On Friday, shares of Torrent Pharma closed at Rs 479.50, down four per cent, while Elder shares closed down 8.1 per cent at Rs 298.30 on the BSE.

Among the domestic buyouts in the last decade, in 2010, Piramal Healthcare had bought Cipla’s oral contraceptive brand, i-Pill for Rs 95 crore while Maneesh Pharmaceuticals had acquired Kopran’s brand Smyle in 2008 for Rs 53 crore.

Though MNCs are keen on formulation business in India, issues such as lack of patent protection and pricing cap pull them back from going for expensive buyouts nowadays.

This year, global generic major Mylan acquired Agila Specialties, the injectables unit of Strides Arcolab for $1.6 billion.

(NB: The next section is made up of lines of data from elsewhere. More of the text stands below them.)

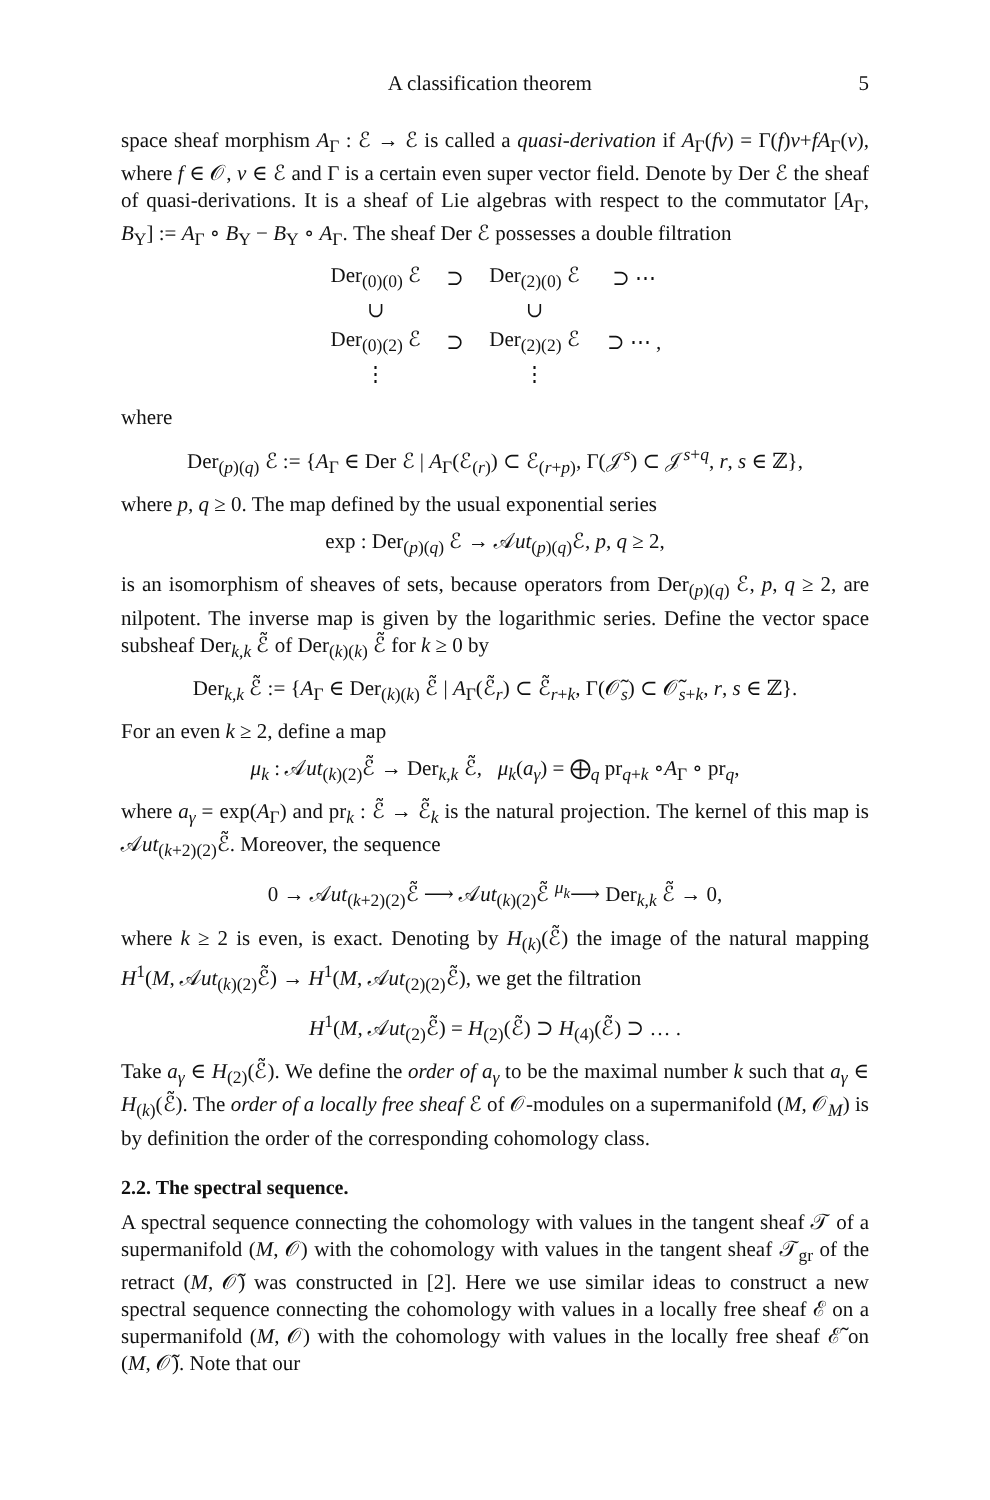A classification theorem 5
space sheaf morphism A<sub>Γ</sub> : ℰ → ℰ is called a quasi-derivation if A<sub>Γ</sub>(fv) = Γ(f)v+fA<sub>Γ</sub>(v), where f ∈ 𝒪, v ∈ ℰ and Γ is a certain even super vector field. Denote by Der ℰ the sheaf of quasi-derivations. It is a sheaf of Lie algebras with respect to the commutator [A<sub>Γ</sub>, B<sub>Υ</sub>] := A<sub>Γ</sub> ∘ B<sub>Υ</sub> − B<sub>Υ</sub> ∘ A<sub>Γ</sub>. The sheaf Der ℰ possesses a double filtration
| Der<sub>(0)(0)</sub> ℰ | ⊃ | Der<sub>(2)(0)</sub> ℰ | ⊃ ⋯ |
| ∪ | | ∪ | |
| Der<sub>(0)(2)</sub> ℰ | ⊃ | Der<sub>(2)(2)</sub> ℰ | ⊃ ⋯ , |
| ⋮ | | ⋮ | |
where
Der<sub>(p)(q)</sub> ℰ := {A<sub>Γ</sub> ∈ Der ℰ | A<sub>Γ</sub>(ℰ<sub>(r)</sub>) ⊂ ℰ<sub>(r+p)</sub>, Γ(𝒥<sup>s</sup>) ⊂ 𝒥<sup>s+q</sup>, r, s ∈ ℤ},
where p, q ≥ 0. The map defined by the usual exponential series
exp : Der<sub>(p)(q)</sub> ℰ → 𝒜ut<sub>(p)(q)</sub>ℰ, p, q ≥ 2,
is an isomorphism of sheaves of sets, because operators from Der<sub>(p)(q)</sub> ℰ, p, q ≥ 2, are nilpotent. The inverse map is given by the logarithmic series. Define the vector space subsheaf Der<sub>k,k</sub> ℰ̃ of Der<sub>(k)(k)</sub> ℰ̃ for k ≥ 0 by
Der<sub>k,k</sub> ℰ̃ := {A<sub>Γ</sub> ∈ Der<sub>(k)(k)</sub> ℰ̃ | A<sub>Γ</sub>(ℰ̃<sub>r</sub>) ⊂ ℰ̃<sub>r+k</sub>, Γ(𝒪̃<sub>s</sub>) ⊂ 𝒪̃<sub>s+k</sub>, r, s ∈ ℤ}.
For an even k ≥ 2, define a map
μ<sub>k</sub> : 𝒜ut<sub>(k)(2)</sub>ℰ̃ → Der<sub>k,k</sub> ℰ̃, μ<sub>k</sub>(a<sub>γ</sub>) = ⨁<sub>q</sub> pr<sub>q+k</sub> ∘A<sub>Γ</sub> ∘ pr<sub>q</sub>,
where a<sub>γ</sub> = exp(A<sub>Γ</sub>) and pr<sub>k</sub> : ℰ̃ → ℰ̃<sub>k</sub> is the natural projection. The kernel of this map is 𝒜ut<sub>(k+2)(2)</sub>ℰ̃. Moreover, the sequence
0 → 𝒜ut<sub>(k+2)(2)</sub>ℰ̃ ⟶ 𝒜ut<sub>(k)(2)</sub>ℰ̃ <sup>μ<sub>k</sub></sup>⟶ Der<sub>k,k</sub> ℰ̃ → 0,
where k ≥ 2 is even, is exact. Denoting by H<sub>(k)</sub>(ℰ̃) the image of the natural mapping H<sup>1</sup>(M, 𝒜ut<sub>(k)(2)</sub>ℰ̃) → H<sup>1</sup>(M, 𝒜ut<sub>(2)(2)</sub>ℰ̃), we get the filtration
H<sup>1</sup>(M, 𝒜ut<sub>(2)</sub>ℰ̃) = H<sub>(2)</sub>(ℰ̃) ⊃ H<sub>(4)</sub>(ℰ̃) ⊃ … .
Take a<sub>γ</sub> ∈ H<sub>(2)</sub>(ℰ̃). We define the order of a<sub>γ</sub> to be the maximal number k such that a<sub>γ</sub> ∈ H<sub>(k)</sub>(ℰ̃). The order of a locally free sheaf ℰ of 𝒪-modules on a supermanifold (M, 𝒪<sub>M</sub>) is by definition the order of the corresponding cohomology class.
2.2. The spectral sequence.
A spectral sequence connecting the cohomology with values in the tangent sheaf 𝒯 of a supermanifold (M, 𝒪) with the cohomology with values in the tangent sheaf 𝒯<sub>gr</sub> of the retract (M, 𝒪̃) was constructed in [2]. Here we use similar ideas to construct a new spectral sequence connecting the cohomology with values in a locally free sheaf ℰ on a supermanifold (M, 𝒪) with the cohomology with values in the locally free sheaf ℰ̃ on (M, 𝒪̃). Note that our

Other top inbound M&A deals in pharma sector include Daiichi Sankyo’s $4.6-billion acquisition of Ranbaxy, Rs 17,000-crore Abbott - Piramal Healthcare, Rs 3700-crore Sanofi-Shantha Biotec and Aventis Pharma’s Rs 500 crore acquisition of Universal Medicare Private Ltd’s branded nutraceuticals business in India.

Elder was advised by Nomura, with Ernst & Young being the transaction and tax advisor.